Optics researchers from INRS-EMT in Quebec, Canada have developed a new method of generating photon pairs — tiny entangled particles of light — that are small enough to fit onto a computer chip.
The new power-efficient approach could enable next-generation quantum computers and optical communication technologies. The results will be presented at the Optical Society's (OSA) 98th Annual Meeting, Frontiers in Optics, being held Oct. 19-23 in Tucson, Arizona, USA.
Generating photon pairs on demand is only a recent breakthrough, but it's important for creating certain computer networks that can process quantum information. Methods of photon polarization — the direction in which an electric field associated with a photon oscillates — thus far only generate photons with same polarization as the laser beam used to pump the device. These states must be mixed afterward to create cross-polarization. The new method shortens the process by directly generating cross-polarized photon pairs, from devices less than one square millimeter in area.
To generate cross-polarized photons, the research team used two laser beams, one polarized vertically, the other horizontally. A micro-ring resonator (a type of optical cavity that’s anywhere from 10 – 100 micrometers) prevented the two beams’ “classical effects” from destroying the photons’ fragile quantum states, while at the same time amplifying quantum processes.
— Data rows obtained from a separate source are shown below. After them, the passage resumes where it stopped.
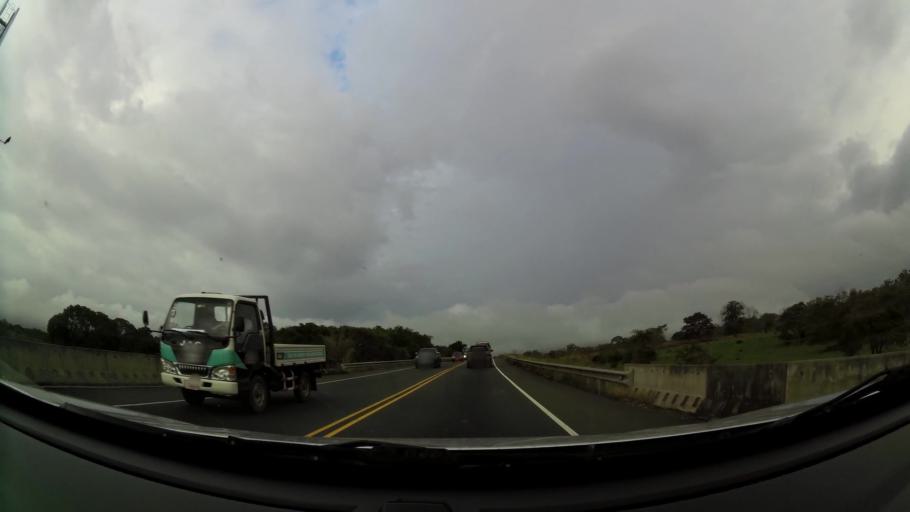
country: CR
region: Alajuela
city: Carrillos
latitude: 9.9659
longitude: -84.2993
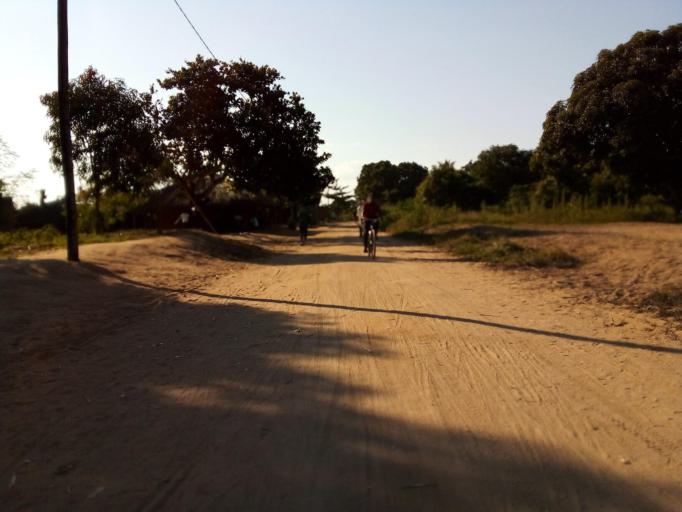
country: MZ
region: Zambezia
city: Quelimane
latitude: -17.5571
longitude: 36.6985
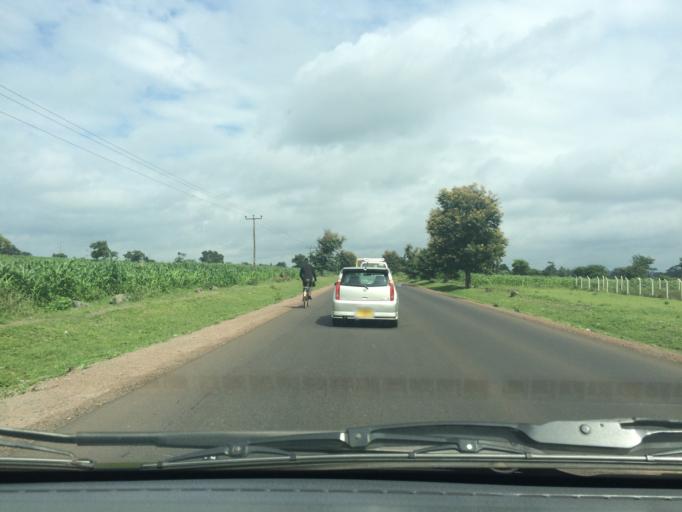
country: TZ
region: Arusha
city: Usa River
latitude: -3.3880
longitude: 36.9554
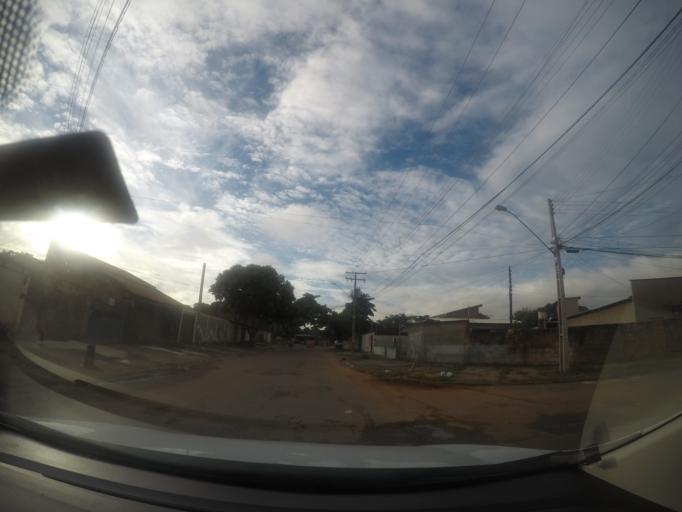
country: BR
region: Goias
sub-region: Goiania
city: Goiania
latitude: -16.6859
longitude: -49.3101
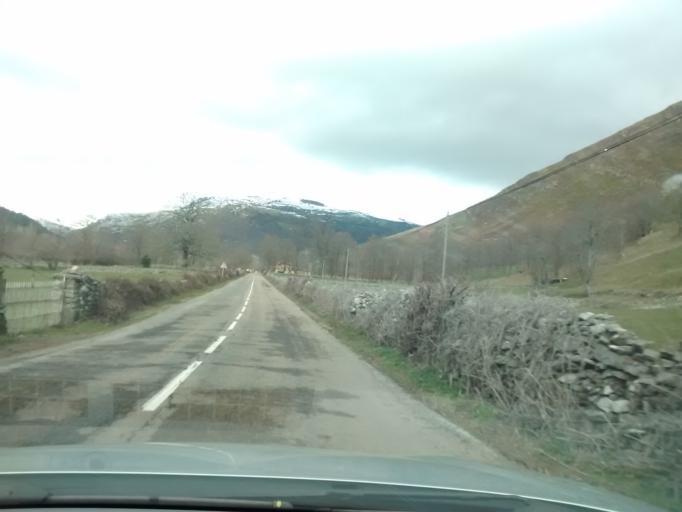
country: ES
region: Castille and Leon
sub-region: Provincia de Burgos
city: Espinosa de los Monteros
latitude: 43.1040
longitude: -3.5719
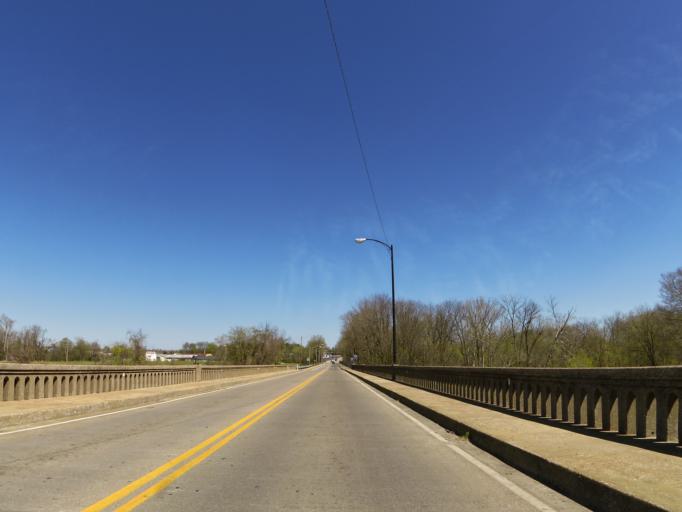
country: US
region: Kentucky
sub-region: Warren County
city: Bowling Green
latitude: 37.0003
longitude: -86.4290
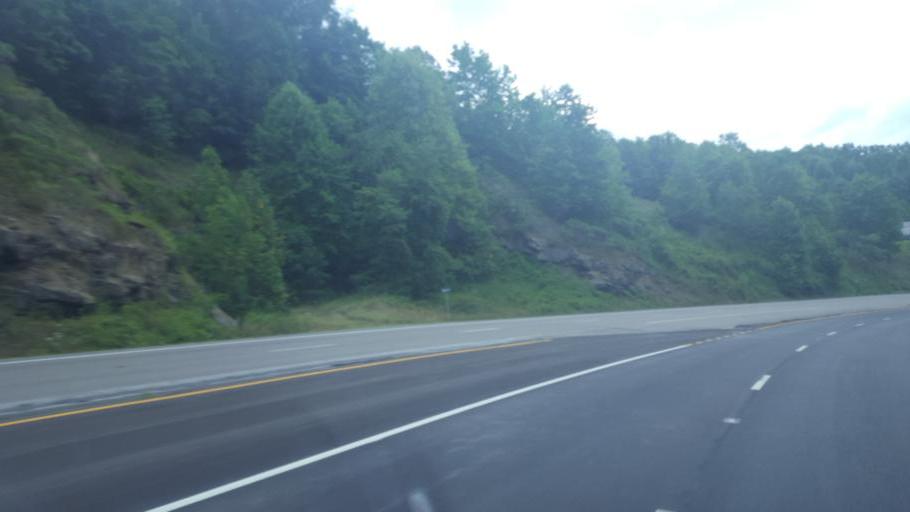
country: US
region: Kentucky
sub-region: Letcher County
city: Jenkins
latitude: 37.1572
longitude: -82.6191
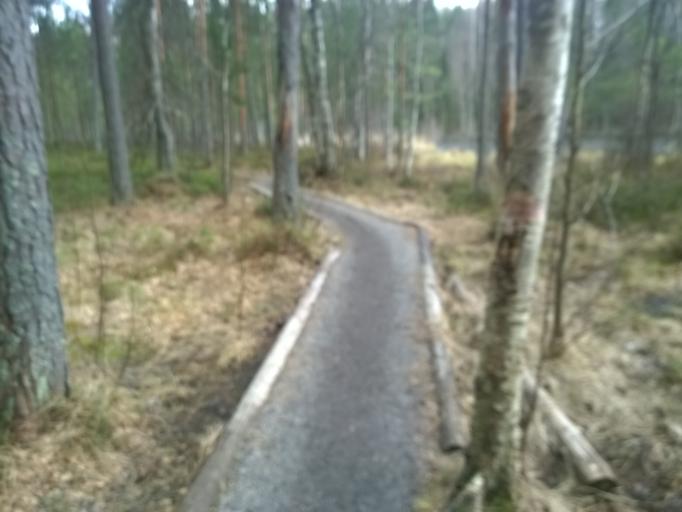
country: FI
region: Pirkanmaa
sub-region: Tampere
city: Tampere
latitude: 61.4395
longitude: 23.8331
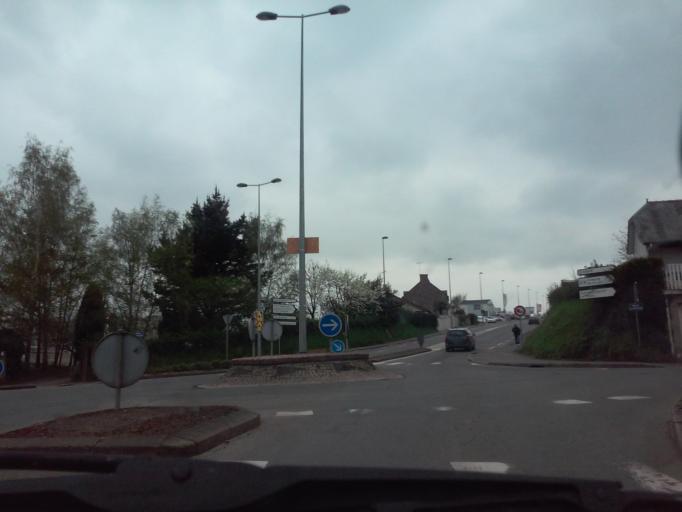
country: FR
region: Brittany
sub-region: Departement d'Ille-et-Vilaine
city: Fougeres
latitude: 48.3525
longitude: -1.1859
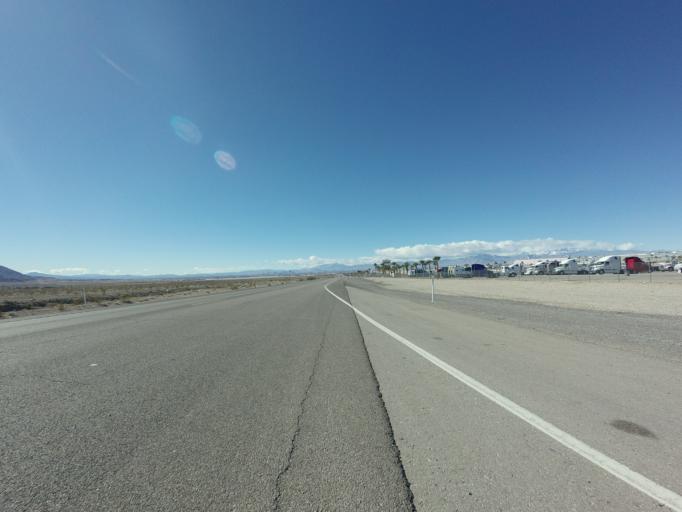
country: US
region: Nevada
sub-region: Clark County
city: Nellis Air Force Base
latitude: 36.2727
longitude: -114.9993
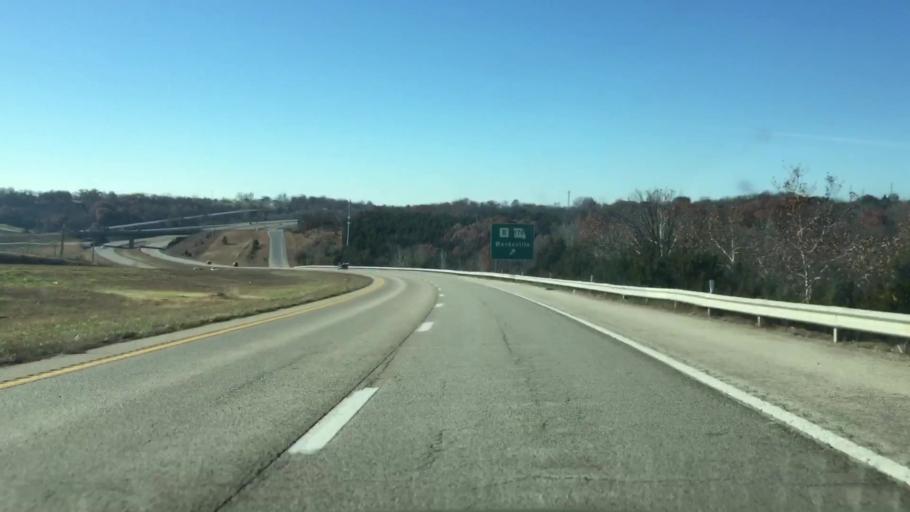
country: US
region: Missouri
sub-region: Cole County
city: Jefferson City
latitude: 38.5465
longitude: -92.2072
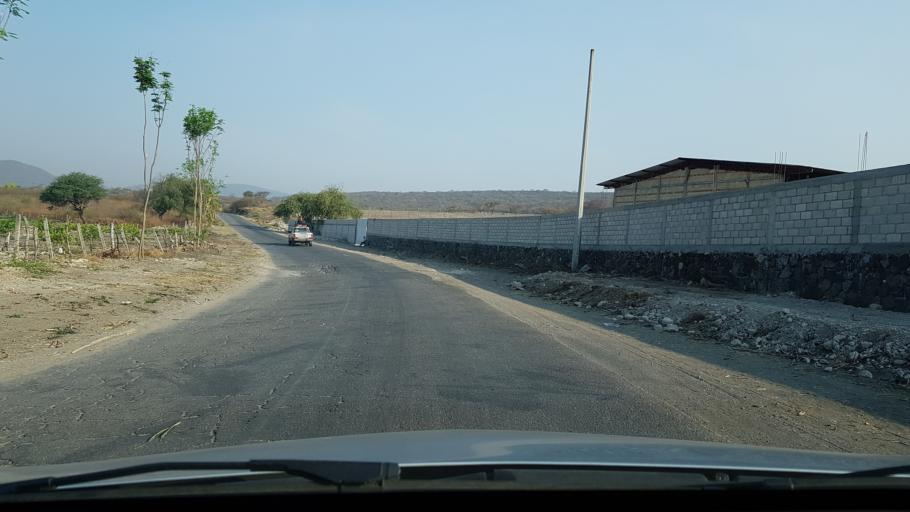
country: MX
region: Morelos
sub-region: Tlaltizapan de Zapata
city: Colonia Palo Prieto (Chipitongo)
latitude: 18.6876
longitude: -99.0928
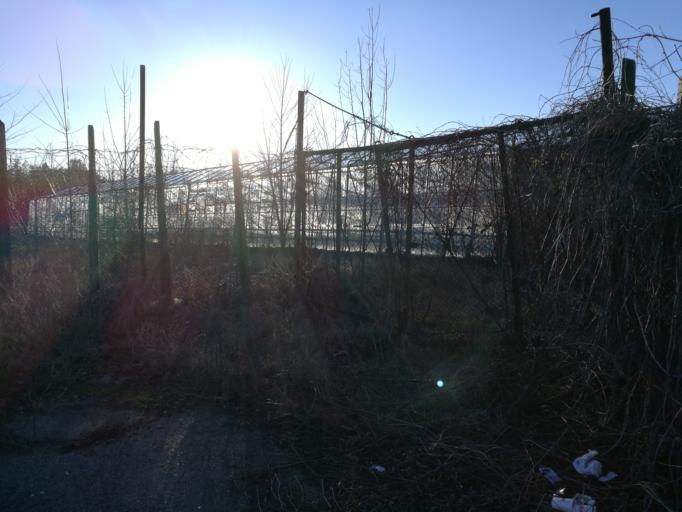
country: RO
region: Ilfov
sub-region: Comuna Otopeni
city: Otopeni
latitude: 44.5015
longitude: 26.0767
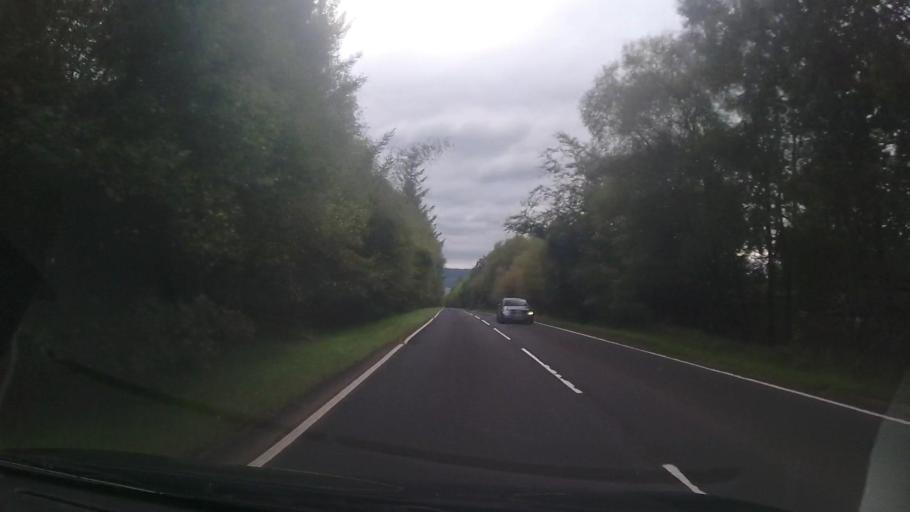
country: GB
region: Scotland
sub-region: Argyll and Bute
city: Garelochhead
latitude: 56.2290
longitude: -5.0057
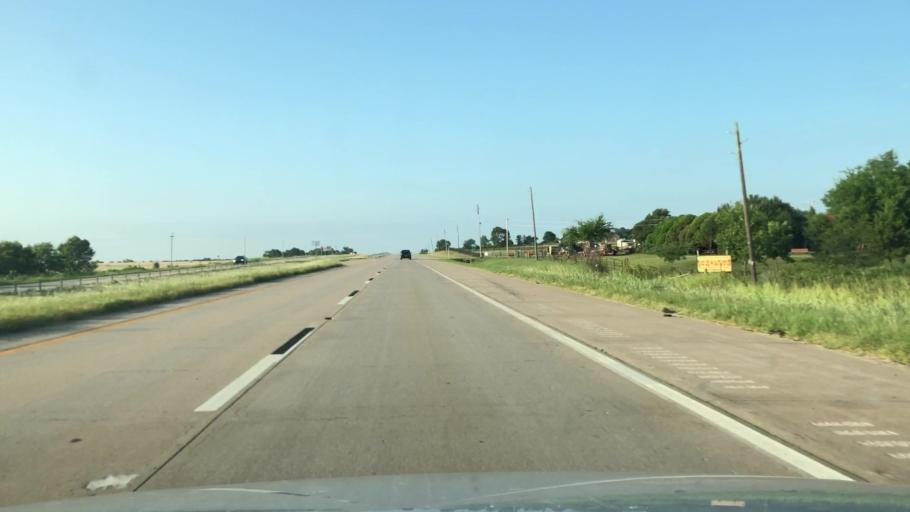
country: US
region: Oklahoma
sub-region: Osage County
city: Skiatook
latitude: 36.4687
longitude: -95.9207
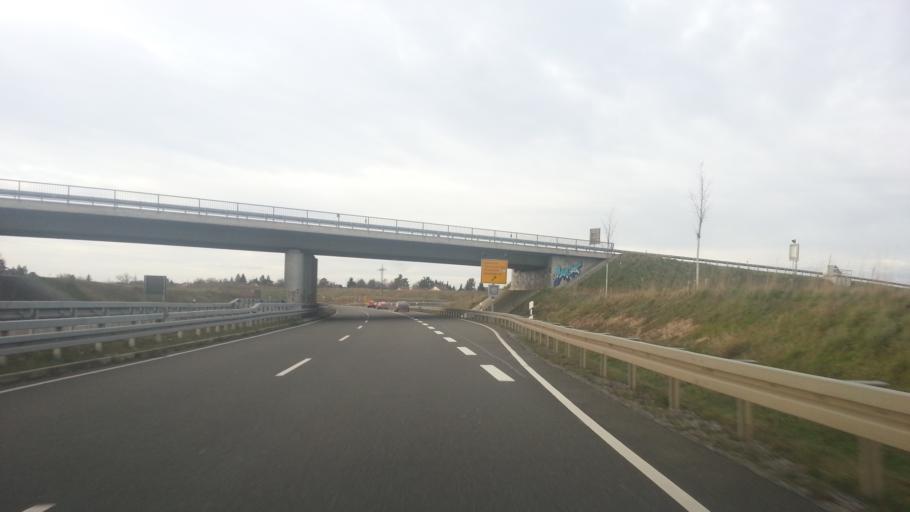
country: DE
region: Baden-Wuerttemberg
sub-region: Karlsruhe Region
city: Plankstadt
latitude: 49.3831
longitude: 8.5963
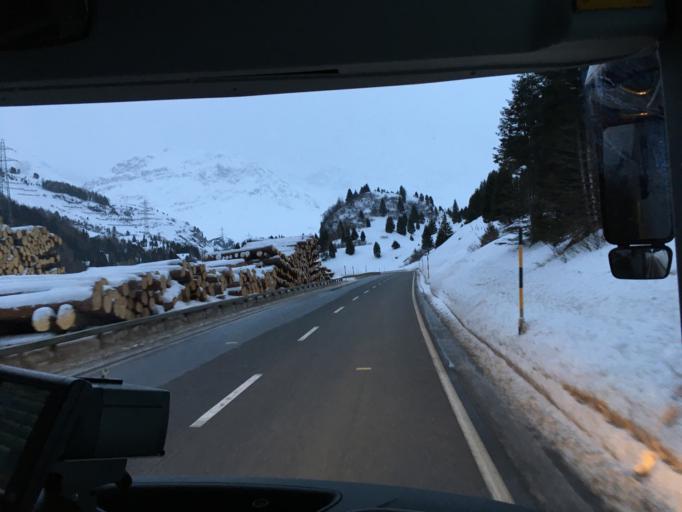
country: CH
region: Grisons
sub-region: Maloja District
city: Silvaplana
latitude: 46.4754
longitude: 9.6466
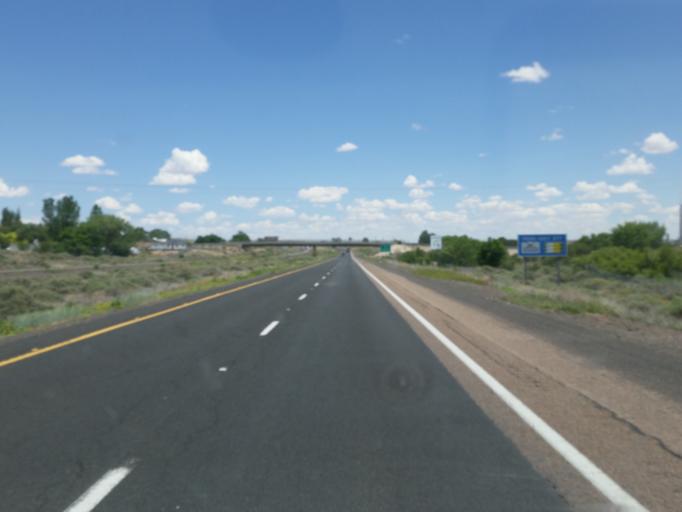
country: US
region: Arizona
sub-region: Navajo County
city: Joseph City
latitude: 34.9542
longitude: -110.3355
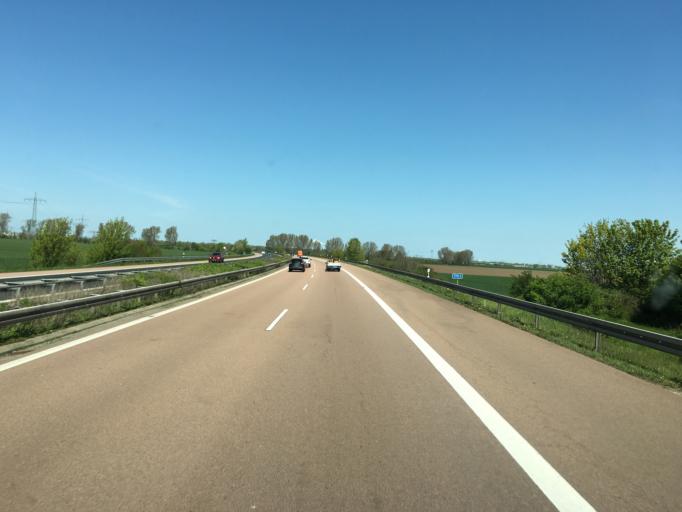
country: DE
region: Saxony-Anhalt
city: Beuna
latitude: 51.2901
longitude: 11.9756
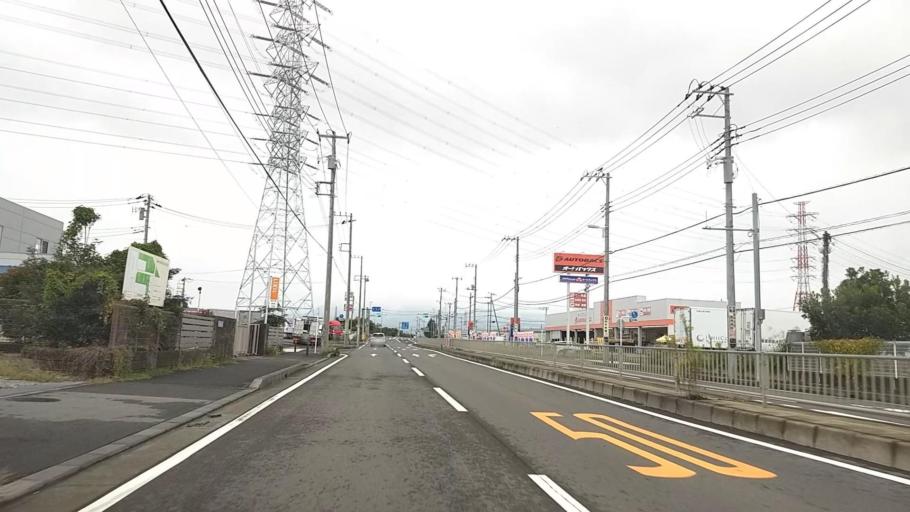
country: JP
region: Kanagawa
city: Isehara
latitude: 35.4016
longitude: 139.3414
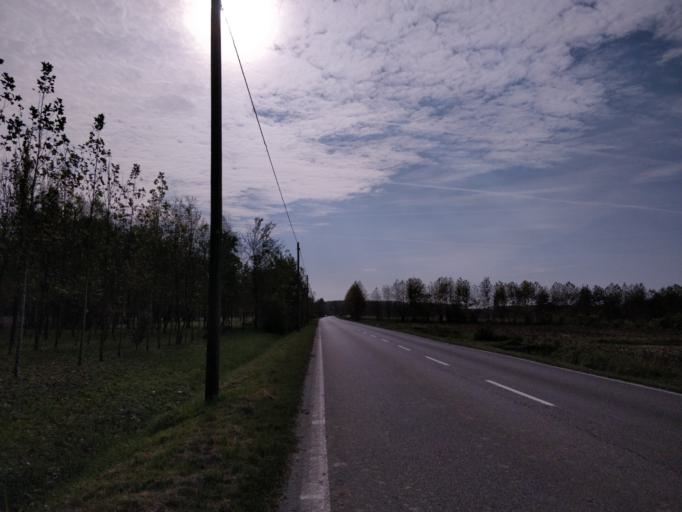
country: IT
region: Friuli Venezia Giulia
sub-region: Provincia di Udine
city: Bertiolo
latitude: 45.9199
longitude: 13.0481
It’s the first time classical effects were suppressed on a microchip. The researchers believe this carves an easier path for building devices based on quantum computing designs that require mixed polarizations.
Perhaps most importantly, this new chip fabrication process is compatible with those currently used for conventional chips. "It enables a future coexistence of our device with standard integrated circuits," said INRS-EMT researcher Lucia Caspani in a press release. He and his colleagues hope this persuades other scientists and even some manufacturers to adopt this method.